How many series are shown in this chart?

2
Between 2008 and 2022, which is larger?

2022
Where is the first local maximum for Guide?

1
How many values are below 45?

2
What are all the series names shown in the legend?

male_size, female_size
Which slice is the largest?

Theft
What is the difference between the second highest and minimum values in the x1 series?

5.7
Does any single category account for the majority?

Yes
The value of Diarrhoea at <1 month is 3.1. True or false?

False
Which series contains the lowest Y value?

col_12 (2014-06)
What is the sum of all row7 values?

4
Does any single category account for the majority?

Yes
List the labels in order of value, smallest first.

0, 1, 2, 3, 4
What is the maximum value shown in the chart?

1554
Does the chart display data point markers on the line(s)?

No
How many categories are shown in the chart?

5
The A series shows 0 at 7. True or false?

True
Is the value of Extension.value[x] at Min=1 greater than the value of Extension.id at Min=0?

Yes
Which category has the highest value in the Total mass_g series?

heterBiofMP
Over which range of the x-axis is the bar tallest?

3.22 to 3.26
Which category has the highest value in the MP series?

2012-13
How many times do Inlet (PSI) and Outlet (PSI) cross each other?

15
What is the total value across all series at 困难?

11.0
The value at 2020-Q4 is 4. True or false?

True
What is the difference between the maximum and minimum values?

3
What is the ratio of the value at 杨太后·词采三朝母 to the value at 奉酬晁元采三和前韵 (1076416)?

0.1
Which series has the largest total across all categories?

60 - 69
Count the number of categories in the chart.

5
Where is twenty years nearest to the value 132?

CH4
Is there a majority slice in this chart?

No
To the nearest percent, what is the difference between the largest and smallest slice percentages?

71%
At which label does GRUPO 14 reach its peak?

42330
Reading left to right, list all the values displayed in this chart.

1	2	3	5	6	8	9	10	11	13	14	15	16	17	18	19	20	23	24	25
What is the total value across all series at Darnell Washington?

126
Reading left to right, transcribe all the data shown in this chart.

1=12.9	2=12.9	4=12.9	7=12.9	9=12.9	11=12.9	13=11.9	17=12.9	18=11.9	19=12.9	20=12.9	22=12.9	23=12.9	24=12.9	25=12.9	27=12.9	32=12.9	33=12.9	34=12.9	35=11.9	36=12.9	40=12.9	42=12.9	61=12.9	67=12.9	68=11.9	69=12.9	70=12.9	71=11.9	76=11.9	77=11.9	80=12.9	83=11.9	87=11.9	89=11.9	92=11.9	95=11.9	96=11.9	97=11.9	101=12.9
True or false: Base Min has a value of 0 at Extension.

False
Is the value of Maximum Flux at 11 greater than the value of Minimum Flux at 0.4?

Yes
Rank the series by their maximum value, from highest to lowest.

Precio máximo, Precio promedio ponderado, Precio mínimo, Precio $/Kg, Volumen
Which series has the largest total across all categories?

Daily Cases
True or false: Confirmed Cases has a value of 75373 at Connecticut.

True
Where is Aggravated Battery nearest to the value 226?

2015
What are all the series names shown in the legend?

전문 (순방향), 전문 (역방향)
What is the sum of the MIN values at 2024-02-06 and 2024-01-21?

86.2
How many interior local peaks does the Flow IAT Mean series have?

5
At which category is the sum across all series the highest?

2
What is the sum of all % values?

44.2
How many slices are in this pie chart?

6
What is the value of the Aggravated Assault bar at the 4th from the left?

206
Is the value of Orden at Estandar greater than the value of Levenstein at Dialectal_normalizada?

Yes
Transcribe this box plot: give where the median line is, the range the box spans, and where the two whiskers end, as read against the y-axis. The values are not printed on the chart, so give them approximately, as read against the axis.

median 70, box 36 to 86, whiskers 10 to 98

┄┄┄┄┄┄

What needs to be done: Copy all of the entries above word for word, keeping every line and its order unchanged.

Result of the exercise:
How many series are shown in this chart?

2
Between 2008 and 2022, which is larger?

2022
Where is the first local maximum for Guide?

1
How many values are below 45?

2
What are all the series names shown in the legend?

male_size, female_size
Which slice is the largest?

Theft
What is the difference between the second highest and minimum values in the x1 series?

5.7
Does any single category account for the majority?

Yes
The value of Diarrhoea at <1 month is 3.1. True or false?

False
Which series contains the lowest Y value?

col_12 (2014-06)
What is the sum of all row7 values?

4
Does any single category account for the majority?

Yes
List the labels in order of value, smallest first.

0, 1, 2, 3, 4
What is the maximum value shown in the chart?

1554
Does the chart display data point markers on the line(s)?

No
How many categories are shown in the chart?

5
The A series shows 0 at 7. True or false?

True
Is the value of Extension.value[x] at Min=1 greater than the value of Extension.id at Min=0?

Yes
Which category has the highest value in the Total mass_g series?

heterBiofMP
Over which range of the x-axis is the bar tallest?

3.22 to 3.26
Which category has the highest value in the MP series?

2012-13
How many times do Inlet (PSI) and Outlet (PSI) cross each other?

15
What is the total value across all series at 困难?

11.0
The value at 2020-Q4 is 4. True or false?

True
What is the difference between the maximum and minimum values?

3
What is the ratio of the value at 杨太后·词采三朝母 to the value at 奉酬晁元采三和前韵 (1076416)?

0.1
Which series has the largest total across all categories?

60 - 69
Count the number of categories in the chart.

5
Where is twenty years nearest to the value 132?

CH4
Is there a majority slice in this chart?

No
To the nearest percent, what is the difference between the largest and smallest slice percentages?

71%
At which label does GRUPO 14 reach its peak?

42330
Reading left to right, list all the values displayed in this chart.

1	2	3	5	6	8	9	10	11	13	14	15	16	17	18	19	20	23	24	25
What is the total value across all series at Darnell Washington?

126
Reading left to right, transcribe all the data shown in this chart.

1=12.9	2=12.9	4=12.9	7=12.9	9=12.9	11=12.9	13=11.9	17=12.9	18=11.9	19=12.9	20=12.9	22=12.9	23=12.9	24=12.9	25=12.9	27=12.9	32=12.9	33=12.9	34=12.9	35=11.9	36=12.9	40=12.9	42=12.9	61=12.9	67=12.9	68=11.9	69=12.9	70=12.9	71=11.9	76=11.9	77=11.9	80=12.9	83=11.9	87=11.9	89=11.9	92=11.9	95=11.9	96=11.9	97=11.9	101=12.9
True or false: Base Min has a value of 0 at Extension.

False
Is the value of Maximum Flux at 11 greater than the value of Minimum Flux at 0.4?

Yes
Rank the series by their maximum value, from highest to lowest.

Precio máximo, Precio promedio ponderado, Precio mínimo, Precio $/Kg, Volumen
Which series has the largest total across all categories?

Daily Cases
True or false: Confirmed Cases has a value of 75373 at Connecticut.

True
Where is Aggravated Battery nearest to the value 226?

2015
What are all the series names shown in the legend?

전문 (순방향), 전문 (역방향)
What is the sum of the MIN values at 2024-02-06 and 2024-01-21?

86.2
How many interior local peaks does the Flow IAT Mean series have?

5
At which category is the sum across all series the highest?

2
What is the sum of all % values?

44.2
How many slices are in this pie chart?

6
What is the value of the Aggravated Assault bar at the 4th from the left?

206
Is the value of Orden at Estandar greater than the value of Levenstein at Dialectal_normalizada?

Yes
Transcribe this box plot: give where the median line is, the range the box spans, and where the two whiskers end, as read against the y-axis. The values are not printed on the chart, so give them approximately, as read against the axis.

median 70, box 36 to 86, whiskers 10 to 98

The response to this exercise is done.